● **Exercise requirements**:
a) List every numeral in the Alathar footprints passage below.
b) Write the next part of the Alathar footprints passage below, picking up right after its final sentence.

Other finds at the site dating to the same period include 107 camel footprints and 43 elephant footprints. Those impressions were made by herds of juvenile and adult animals, the scientists say. Fossils eroding out of footprint-bearing sediment included remains of elephants and large gazelles called oryxes, but not humans.

Although humans might have hunted at the lake, the researchers found no stone tools or animal bones bearing butchery marks. Ancient people probably stopped briefly at Alathar, perhaps while following herds of elephants or other creatures through the region.

Earlier members of the Homo genus, possibly Homo erectus, reached a grassy Arabian Peninsula at least 300,000 years ago and again around 240,000 years ago.

Stored dataset items:

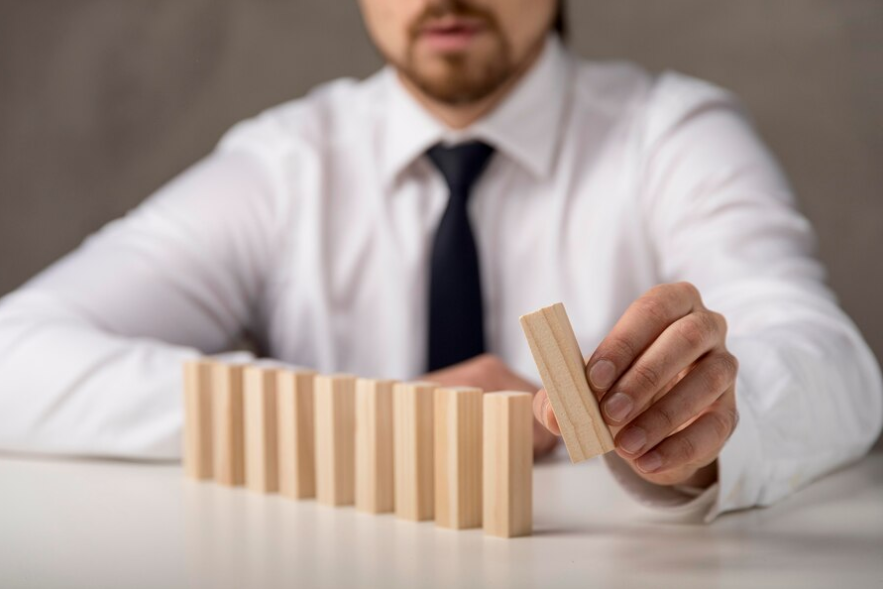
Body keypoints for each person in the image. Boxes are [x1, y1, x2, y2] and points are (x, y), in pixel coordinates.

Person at [0, 0, 879, 521]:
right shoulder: (282, 163)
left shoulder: (669, 132)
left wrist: (715, 428)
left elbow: (832, 362)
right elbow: (14, 356)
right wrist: (358, 420)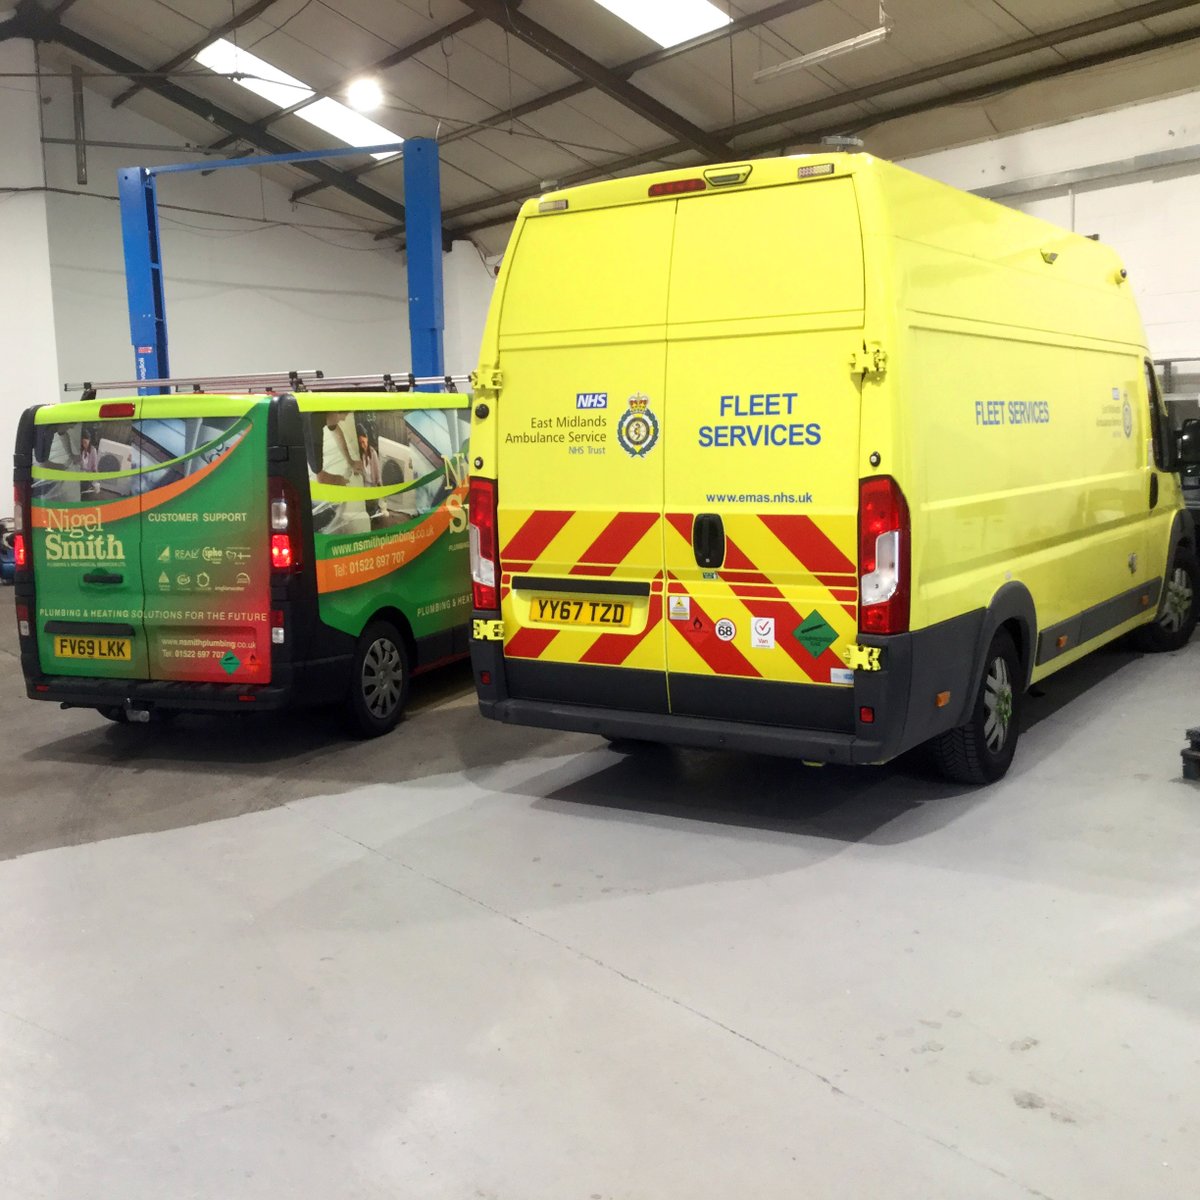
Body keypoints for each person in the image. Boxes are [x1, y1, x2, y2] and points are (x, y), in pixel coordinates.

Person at [316, 411, 370, 535]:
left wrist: (350, 462)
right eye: (343, 415)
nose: (345, 419)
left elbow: (337, 432)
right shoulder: (314, 434)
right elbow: (322, 478)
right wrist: (340, 481)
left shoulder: (323, 415)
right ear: (334, 412)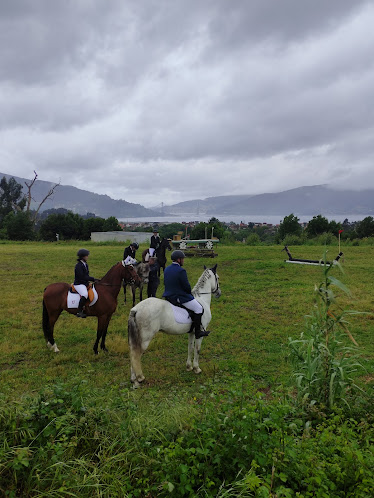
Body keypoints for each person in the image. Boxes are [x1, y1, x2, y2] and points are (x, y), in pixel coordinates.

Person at [163, 250, 210, 339]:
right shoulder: (181, 271)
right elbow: (186, 287)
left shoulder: (167, 269)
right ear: (178, 260)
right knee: (199, 308)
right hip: (179, 297)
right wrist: (189, 293)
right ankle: (197, 332)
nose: (183, 260)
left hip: (168, 296)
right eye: (182, 259)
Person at [74, 248, 96, 318]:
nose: (87, 257)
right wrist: (92, 279)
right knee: (85, 294)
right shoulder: (78, 266)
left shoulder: (85, 264)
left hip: (84, 283)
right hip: (79, 284)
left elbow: (86, 276)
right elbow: (82, 277)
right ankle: (79, 311)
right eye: (86, 256)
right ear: (82, 257)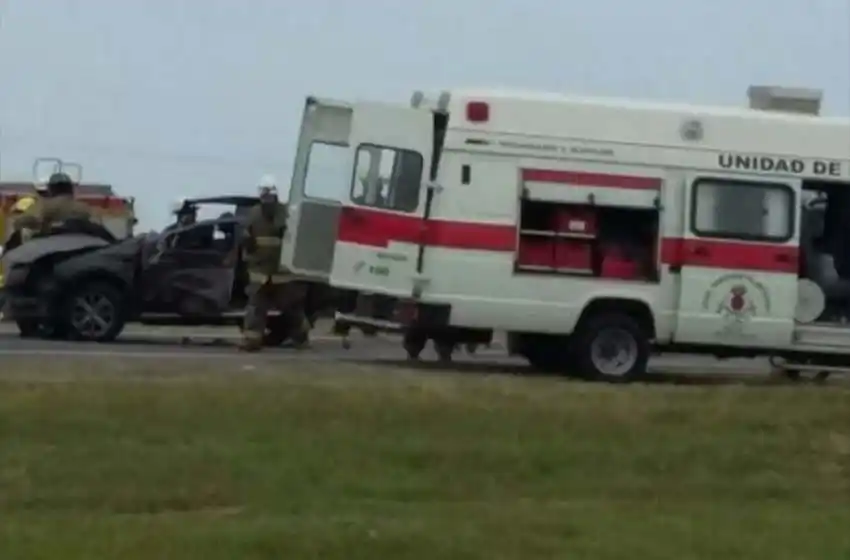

● **Results**:
a) 107, 43, 300,000, 240,000

b)
I would think there were many small groups of people passing through that region rather than large waves of people. Such small groups would be encouraged to move further along when changing events governing food availability like droughts or unsustainable population growth occurred. When you think of the time factor a thousand years it does not sound like a long time in the scheme of things that involves tens of thousands of years, but just consider Europeans have only been on Australia for a fourth of 1,000 years, yet it seems a long time to us. The point I am trying to make is people likely moved slowly, settling in productive regions for long periods before some deciding to find new territory.

> I would think there were many small groups of people passing through that region rather than large waves of people.

Yes, that seems to be the case.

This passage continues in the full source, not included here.